Morgan Pierce bio
Morgan Daniel Phelps was born on October 24, 1984, to Ronald Phelps and Tatiana Chavez. They lived in a one-bedroom apartment in Columbus, Mississippi, but Tatiana and Morgan moved out before he turned one.
On February 28, 1988, Child Protective Services took Morgan away from his mother. Chavez had left her three-year-old son strapped in a car seat in her car while she was inside a bar getting drunk. An anonymous tipster had called CPS and reported the location of the car.
Little Morgan then lived with his father for about seven months in the same one-bedroom apartment where they'd lived when he was born. Three days before his fourth birthday, Ronald was killed in a drive-by shooting, and once again, Morgan found himself in CPS custody.
After a few years of moving from foster parent to foster parent, he was placed with Hack and Debbie Pierce from Oxford, Mississippi.

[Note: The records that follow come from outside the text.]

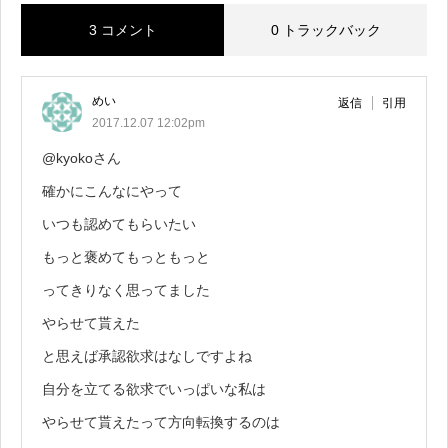
3 コメント
0 トラックバック
めい
返信
引用
2017.12.07 12:02pm
@kyokoさん
確かにこんなにやって
いつも認めてもらいたい
もっと褒めてもっともっと
ってきりなく思ってました
やらせて貰えた
と思えば承認欲求はなしですよね
自分を立てる欲求でいっぱいな私は
やらせて貰えたって方向転換するのは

The Pierces, who were in their 50s, had no children of their own, and Morgan’s story touched their hearts. After going through the proper legal channels, Morgan Daniel Phelps became Morgan Daniel Pierce.
Hack and Debbie owned the little Toy Shoppe on Courthouse Square in Oxford, and Morgan spent a lot of time there after school and on weekends. At 15, he started working there full time, and when Morgan was 21, his parents let him take over the managerial role of the shop and added his name to the deed.
Debbie was diagnosed with terminal cancer in 2006 and passed away four months later. Hack died in his sleep just five months after his wife passed away. Everyone said he simply couldn’t survive without her.
After their deaths, Morgan became the sole owner of the shop. He has a decent business and employs eight people. The shop is open year-round but has its best business in the winter months.
Morgan has also continued to do well in his personal life, despite the loss of his parents, and recently became engaged to his girlfriend.
Even so, his troubled childhood still comes back to haunt him occasionally, and he has had a few minor run-ins with the law, most often around holidays that are typically spent with family.